The judge discharged them for the day and said they could resume deliberations as soon as they met in the jury room in the morning.
Earlier, in his closing speech on behalf of RTE, Cian Ferriter SC said Mr Kehoe had sued over comments by former junior minister Joe Costello had said on the live Saturday with Clare Byrne radio show that Mr Kehoe "is" a senior IRA member, Cian Ferriter SC said.
However, counsel said, in the three-to-four minute exchange between Mr Costello and SF representative Eoin Ó'Broin, who was another panellist on the show, Mr O'Broin "ripped to shreds" the Costello allegation.
By the end of that exchange, Mr Costello withdrew the allegation and said Mr Kehoe "was" a senior IRA member, counsel said.
Mr Ferriter said it was an "extraordinary feature" of this case that Mr Kehoe had come to court saying that RTE said he was a member of the IRA. But that was not stood over on the show and he cannot sue for that because he actually was previously a member of that organisation.
Mr Kehoe cannot take just "one bit" of the broadcast and the law required that it be taken as a whole, he said.
Mr Kehoe's action is over the October 2015 broadcast when Mr Costello alleged a former chief of staff of the IRA was at meetings of Dublin City Council telling SF councillors how to vote. Mr Kehoe's name was first used by Mr O'Broin, then a councillor and now a TD, who also went on to defend Mr Kehoe on the show.
Mr Kehoe says the reputation he built up 26 years since last coming out of prison was undone in "one swipe". RTE should have shut down the debate as soon as his name was mentioned, he says.
RTE denies defamation and says it is not liable.
The "elephant not in the room" in this case was why did Mr Kehoe not sue Mr Costello, who was the "real villain" and who must bear the lion's share of responsibility if the jury does find there was defamation, Mr Ferriter said.
Declan Doyle SC, in his speech on behalf of Mr Kehoe, said the law in Ireland is that if your are defamed you sue for damages.
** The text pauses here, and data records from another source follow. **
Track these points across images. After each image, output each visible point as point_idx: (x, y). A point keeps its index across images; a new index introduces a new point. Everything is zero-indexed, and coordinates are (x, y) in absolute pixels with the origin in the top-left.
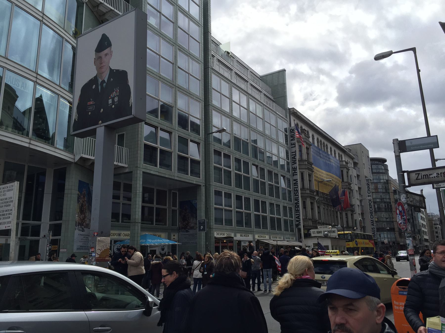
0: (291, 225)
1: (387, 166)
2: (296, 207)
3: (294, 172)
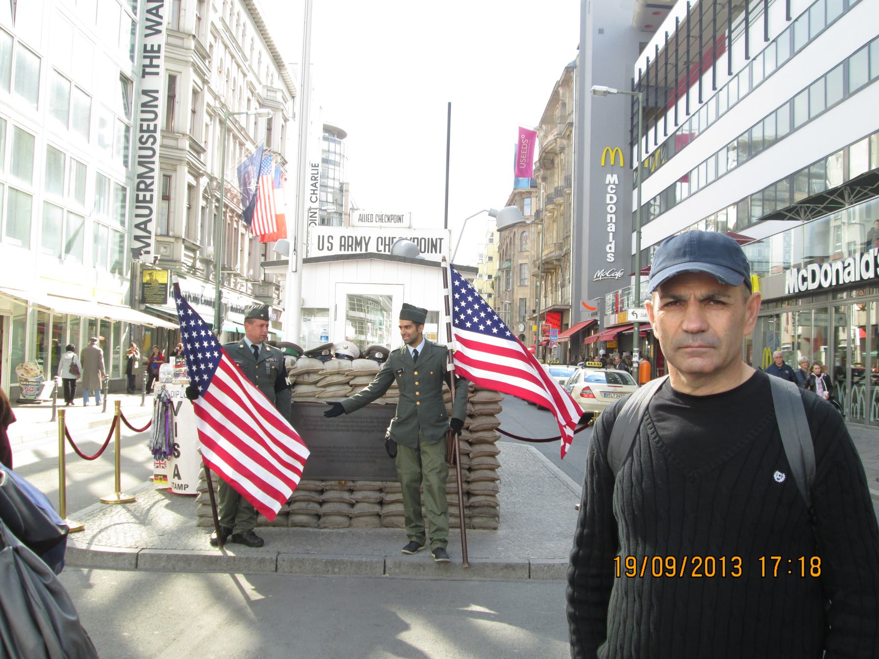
2: (139, 189)
3: (147, 62)
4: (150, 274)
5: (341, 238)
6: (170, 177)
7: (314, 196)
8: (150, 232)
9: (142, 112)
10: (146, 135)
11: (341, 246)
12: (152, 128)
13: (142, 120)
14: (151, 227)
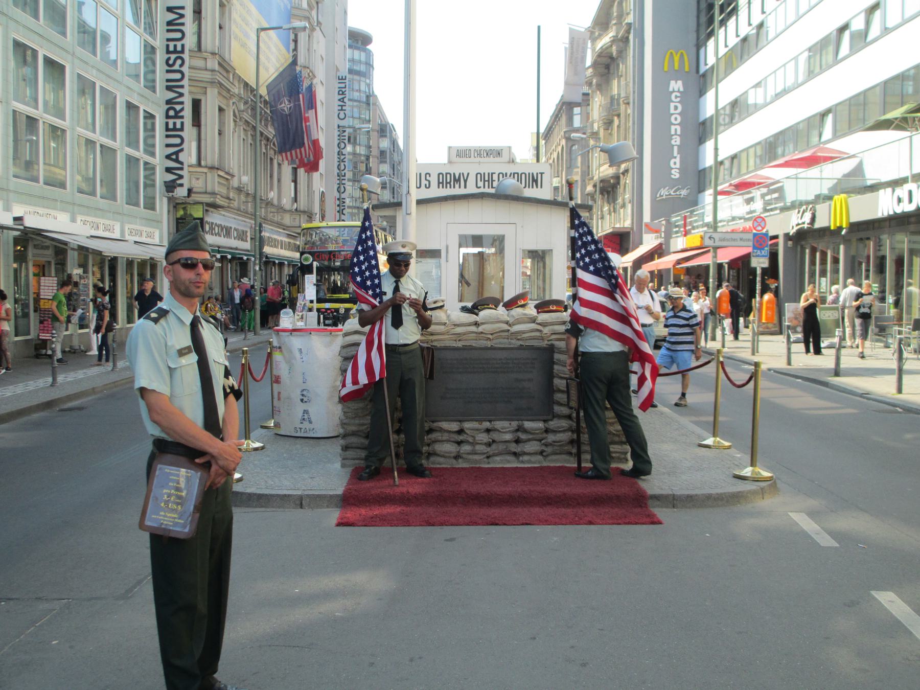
0: (150, 184)
1: (369, 54)
2: (168, 117)
4: (184, 209)
5: (439, 175)
6: (199, 101)
7: (342, 112)
8: (182, 163)
9: (168, 31)
10: (173, 56)
11: (439, 183)
12: (179, 49)
13: (168, 40)
14: (182, 157)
RTE had tried to present, during cross examination of Mr Kehoe, that he was taking this case for substantial compensation.
But what had happened was Mr Kehoe had first got a transcript of the radio show before going to his solicitor. RTE had denied it had defamed him "from the start" and if Mr Kehoe's solicitor had not put something in the original letter about damages, he (solicitor) would have been criminally negligent, Mr Doyle said.
This was emblematic of the way RTE had dealt with this case and had tried to present it as though it was in some sort of bubble, away from the real world.
But, counsel said, there was an "even bigger bubble" in RTE which was an organisation detached from the real world, he said.
At the end of the exchanges on the radio show, the allegation against Mr Kehoe was still hanging there. It had not been put to bed as claimed by RTE. counsel said.
Any reasonable and rational analysis of that allegation was that Mr Kehoe was a member of the army council and was subverting democracy by giving instructions to SF members of Dublin City Council, counsel said.
In his charge to the jury, Mr Justice Barton reminded the jury they were the only finders of fact in this case which is significant for both Mr Kehoe and RTÉ.
They had to balance the fundamental constitutional right to freedom of expression and the right to a good name, he said.